In the midst of a heated election season, one issue has abruptly risen to focus in the public eye: sexual harassment. From the high-profile allegations against Trump to the growing complaints of rampant harassment in the National Park Service, women across the country are speaking up against this debasing and unacceptable behavior. However, same-sex harassment in the form of male on male and female on female sexual harassment is just as prevalent.
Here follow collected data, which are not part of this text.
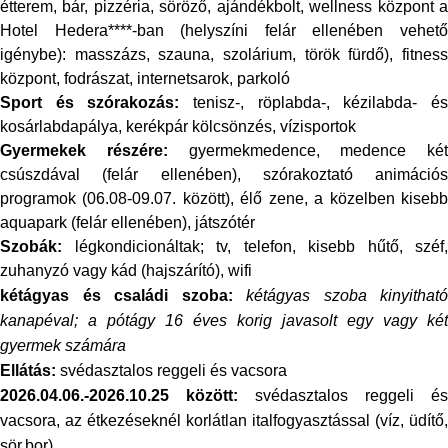
étterem, bár, pizzéria, söröző, ajándékbolt, wellness központ a
Hotel Hedera****-ban (helyszíni felár ellenében vehető
igénybe): masszázs, szauna, szolárium, török fürdő), fitness
központ, fodrászat, internetsarok, parkoló
Sport és szórakozás:
tenisz-, röplabda-, kézilabda- é
kosárlabdapálya, kerékpár kölcsönzés, vízisportok
Gyermekek részére:
gyermekmedence, medence két
csúszdával (felár ellenében), szórakoztató animációs
programok (06.08-09.07. között), élő zene, a közelben kisebb
aquapark (felár ellenében), játszótér
Szobák:
légkondicionáltak; tv, telefon, kisebb hűtő, széf,
zuhanyzó vagy kád (hajszárító), wifi
kétágyas és családi szoba:
kétágyas szoba kinyitható
kanapéval; a pótágy 16 éves korig javasolt egy vagy két
gyermek számára
Ellátás:
svédasztalos reggeli és vacsora
2026.04.06.-2026.10.25
között:
svédasztalos reggeli és
vacsora, az étkezéseknél
korlátlan italfogyasztással (víz, üdítő,
sör,bor)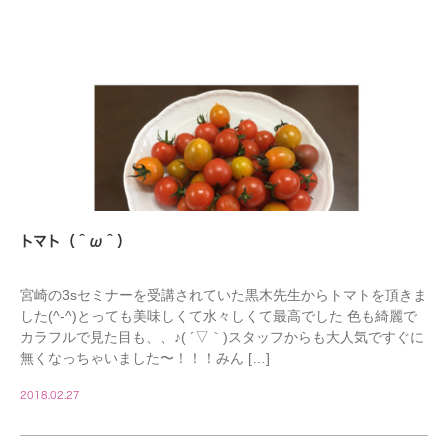
トマト（＾ω＾）
宮崎の3sセミナーを受講されていた黒木先生からトマトを頂きま
した(^-^)とっても美味しくて水々しくて最高でした 色も綺麗で
カラフルで見た目も、、♪( ´▽｀)スタッフからも大人気ですぐに
無くなっちゃいました〜！！！みん […]
2018.02.27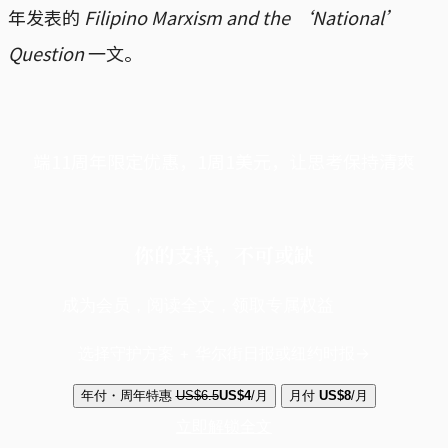
年发表的
Filipino Marxism and the ‘National’
Question
一文。
端11周年限定优惠，1周1美元，让思考保持清爽
你的支持，不可或缺
成为会员，阅读全文，领取专属权益
选择守护方案 + 华尔街日报或纽约时报
年付・周年特惠
US$6.5
US$4
/月
月付
US$8
/月
立即解锁全文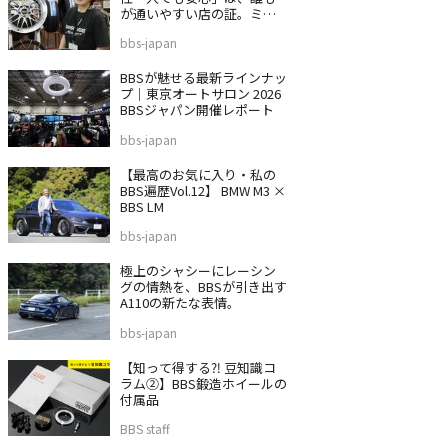
が通いやすい店の証。ミス
タータイヤマン 沼津バイパ
bbs-japan
ス店
BBSが魅せる最新ラインナッ
プ｜東京オートサロン 2026
BBSジャパン開催レポート
bbs-japan
【最高のお気に入り・私の
BBS遍歴Vol.12】 BMW M3 ×
BBS LM
bbs-japan
極上のシャシーにレーシン
グの情熱を、BBSが引き出す
A110の新たな表情。
bbs-japan
【知って得する⁈ 豆知識コ
ラム②】BBS鍛造ホイールの
付属品
BBS staff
Unfortunately, far too often, sexual harassment gets swept under the rug – especially in the workplace. The law is clear on this issue. Both state and federal law protect all employees from sexual harassment. Employers have a legal responsibility to help prevent harassment – and take appropriate steps to stop it.
More than touching
What exactly is sexual harassment? It includes much more than unwanted physical contact. You may be a victim of harassment in the workplace if you’ve experienced:
- Inappropriate teasing, jokes or comments of a sexual nature, even if not directed specifically at you
- Lewd gestures, photos, posters or other offensive objects displayed at work
- Unwanted sexual advances, whether verbal or physical
- Pressure to engage in sex in order to get ahead in your job
Understandably, victims are often embarrassed to report what happened. You may be worried about your job or afraid of getting shunned. You may have already filed an internal complaint – only to find that your concerns are minimized or ignored. For these reasons, far too many victims stay silent, even when the law is on their side.
It takes courage to speak up. And it helps to have an ally. An employment lawyer can help you evaluate your options for putting a stop to the harassment and enforcing your rights under the law.